Can I add my vote for this as well? We're missing out on visits from many mobile phone users and disabled people using screen readers, for example, because they don't have javascript. And there are legitimate reasons for disabling javascript in a normal browser as well. I agree we need to separate out the bots somehow for the statistics, but really that's a separate issue. I'd like the option of counting all visitors, even if that includes bots.

  Changed 2 years ago by Charles Belov

The code 

<a href="http://domain/piwik/honeypot.php" rel="nofollow">&nbsp;</a>

will be visible to blind persons using screen-reader software. It would be better to code this as 

<a href="http://domain/piwik/honeypot.php" rel="nofollow" style="display:none;">&nbsp;</a>

which will also hide it from the screen readers.

Hope this helps, Charles Belov SFMTA Webmaster www.sfmta.com/webmaster

  Changed 2 years ago by vipsoft

Charles: that's not our tracking code. Piwik's tracking code doesn't contain an anchor link (honeypot or otherwise).

  Changed 2 years ago by vipsoft

re: comment:3 - The idea behind the noscript tag is to track Javascript-disabled visitors. We'll provide a hook here so third-party plugins can implement suggestion 2.

  Changed 23 months ago by matt

In order to report search engine bot activity, we could reuse some of the GPL code from  http://www.crawltrack.net/ which is a php bot tracker tool. The logic could sit in a Piwik plugin. There could be a new sub tab, that would report bot activity for each bot that was seen during the selected date range.

Bots would be identified by user agents and / or IPs, see eg. the list at crawltrack:  http://www.crawltrack.net/crawlerlist.php

Additional features could include:

  • give ratio of bots VS human activity on the website (what percentage of traffic comes from bots VS humans)
  • for a given bot on a given day, list all pages crawled
  • list bot crawling frequency in a new column (next to Visits, Page views, etc.). eg. google can crawl one page every 10s, other bots would crawl one page every 1 min, etc.

  Changed 23 months ago by matt

  • priority changed from normal to critical

  Changed 23 months ago by matt

  • description modified (diff)

  Changed 23 months ago by jr-ewing

So i think it would be interesting to track also robots f.e. for big sites. With this feature you can see how many bots a scraping your site. But it make sense to see Googlebot, Msnbot and maybe Slurp (Yahoo) But this should track in a seperatet table with a special plugin - like Live Bots ;-)

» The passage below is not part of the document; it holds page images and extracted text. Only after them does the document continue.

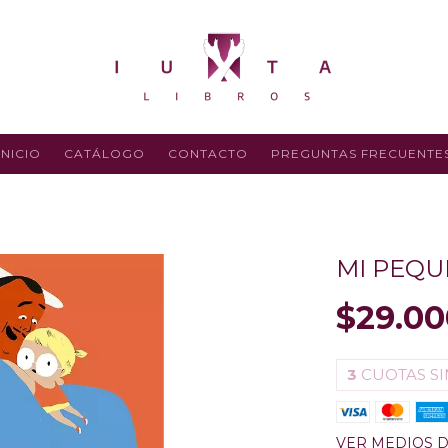
INICIO
CATÁLOGO
CONTACTO
PREGUNTAS FRECUENTE
MI PEQU
$29.00
3
CUOTAS SI
VER MEDIOS 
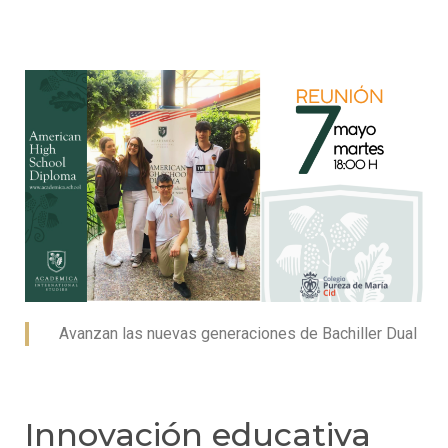
Avanzan las nuevas generaciones de Bachiller Dual
Innovación educativa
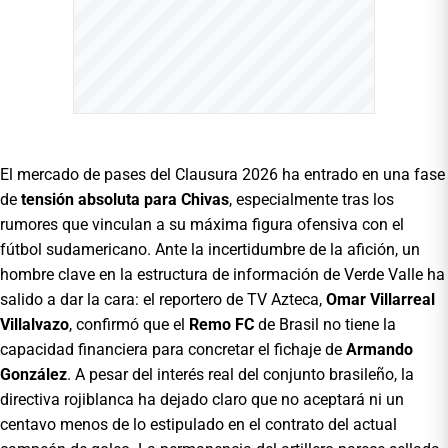
El mercado de pases del Clausura 2026 ha entrado en una fase
de
tensión absoluta para Chivas
, especialmente tras los
rumores que vinculan a su máxima figura ofensiva con el
fútbol sudamericano. Ante la incertidumbre de la afición, un
hombre clave en la estructura de información de Verde Valle ha
salido a dar la cara: el reportero de TV Azteca,
Omar Villarreal
Villalvazo
, confirmó que el
Remo FC
de Brasil no tiene la
capacidad financiera para concretar el fichaje de
Armando
González
. A pesar del interés real del conjunto brasileño, la
directiva rojiblanca ha dejado claro que no aceptará ni un
centavo menos de lo estipulado en el contrato del actual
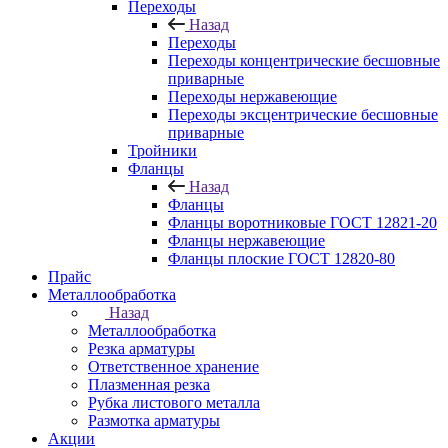
Переходы
Назад
Переходы
Переходы концентрические бесшовные
приварные
Переходы нержавеющие
Переходы эксцентрические бесшовные
приварные
Тройники
Фланцы
Назад
Фланцы
Фланцы воротниковые ГОСТ 12821-20
Фланцы нержавеющие
Фланцы плоские ГОСТ 12820-80
Прайс
Металлообработка
Назад
Металлообработка
Резка арматуры
Ответственное хранение
Плазменная резка
Рубка листового металла
Размотка арматуры
Акции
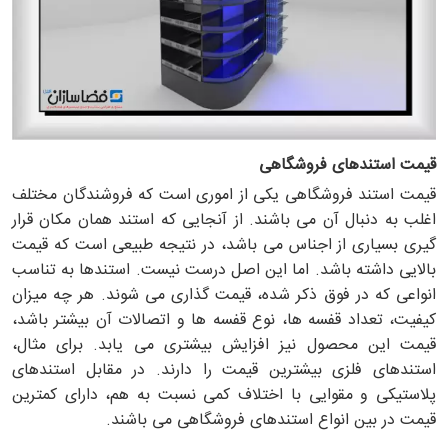
قیمت استندهای فروشگاهی
قیمت استند فروشگاهی یکی از اموری است که فروشندگان مختلف
اغلب به دنبال آن می باشند. از آنجایی که استند همان مکان قرار
گیری بسیاری از اجناس می باشد، در نتیجه طبیعی است که قیمت
بالایی داشته باشد. اما این اصل درست نیست. استندها به تناسب
انواعی که در فوق ذکر شده، قیمت گذاری می شوند. هر چه میزان
کیفیت، تعداد قفسه ها، نوع قفسه ها و اتصالات آن بیشتر باشد،
قیمت این محصول نیز افزایش بیشتری می یابد. برای مثال،
استندهای فلزی بیشترین قیمت را دارند. در مقابل استندهای
پلاستیکی و مقوایی با اختلاف کمی نسبت به هم، دارای کمترین
قیمت در بین انواع استندهای فروشگاهی می باشند.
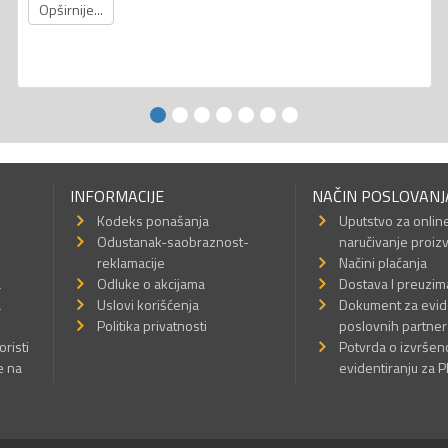
Opširnije...
INFORMACIJE
NAČIN POSLOVANJ
Kodeks ponašanja
Uputstvo za onlin
Odustanak-saobraznost-
naručivanje proiz
reklamacije
Načini plaćanja
a
Odluke o akcijama
Dostava I preuzim
a
Uslovi korišćenja
Dokument za evid
Politika privatnosti
poslovnih partner
oristi
Potvrda o izvrše
e na
evidentiranju za 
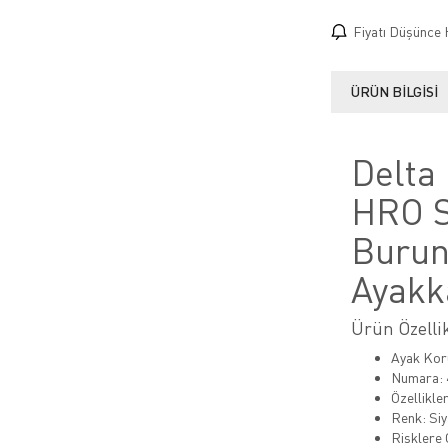
Fiyatı Düşünce 
ÜRÜN BILGISI
Delta
HRO S
Burunl
Ayakk
Ürün Özellik
Ayak Kor
Numara: 40
Özellikle
Renk: Siy
Risklere 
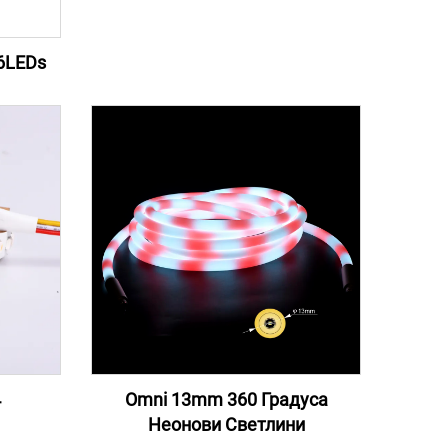
6LEDs
4
Omni 13mm 360 Градуса
Неонови Светлини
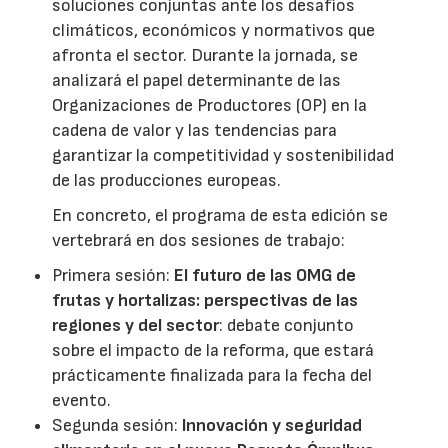
soluciones conjuntas ante los desafíos
climáticos, económicos y normativos que
afronta el sector. Durante la jornada, se
analizará el papel determinante de las
Organizaciones de Productores (OP) en la
cadena de valor y las tendencias para
garantizar la competitividad y sostenibilidad
de las producciones europeas.
En concreto, el programa de esta edición se
vertebrará en dos sesiones de trabajo:
Primera sesión:
El futuro de las OMG de
frutas y hortalizas: perspectivas de las
regiones y del sector
: debate conjunto
sobre el impacto de la reforma, que estará
prácticamente finalizada para la fecha del
evento.
Segunda sesión:
Innovación y seguridad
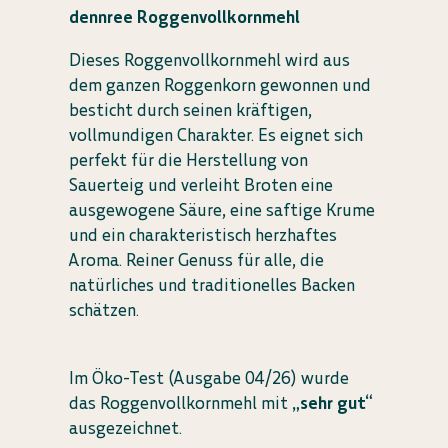
dennree Roggenvollkornmehl
Dieses Roggenvollkornmehl wird aus
dem ganzen Roggenkorn gewonnen und
besticht durch seinen kräftigen,
vollmundigen Charakter. Es eignet sich
perfekt für die Herstellung von
Sauerteig und verleiht Broten eine
ausgewogene Säure, eine saftige Krume
und ein charakteristisch herzhaftes
Aroma. Reiner Genuss für alle, die
natürliches und traditionelles Backen
schätzen.
Im Öko-Test (Ausgabe 04/26) wurde
das Roggenvollkornmehl mit
„sehr gut“
ausgezeichnet.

In my tool  http://www.spider-trap.de/en_index.html i ban a lot of bad bots. Maybe Piwik can report the webmaster if an bot is crawling.

  Changed 19 months ago by matt

  • status changed from new to closed
  • resolution set to fixed
  • milestone changed from Features requests - after Piwik 1.0 to 1 - Piwik 0.7 - DigitalVibes

The Tracking API has been released, which can help track visitors without Javascript, or even track visits Mobile apps, desktop apps and more.

http://piwik.org/docs/tracking-api/

Note: See TracTickets for help on using tickets.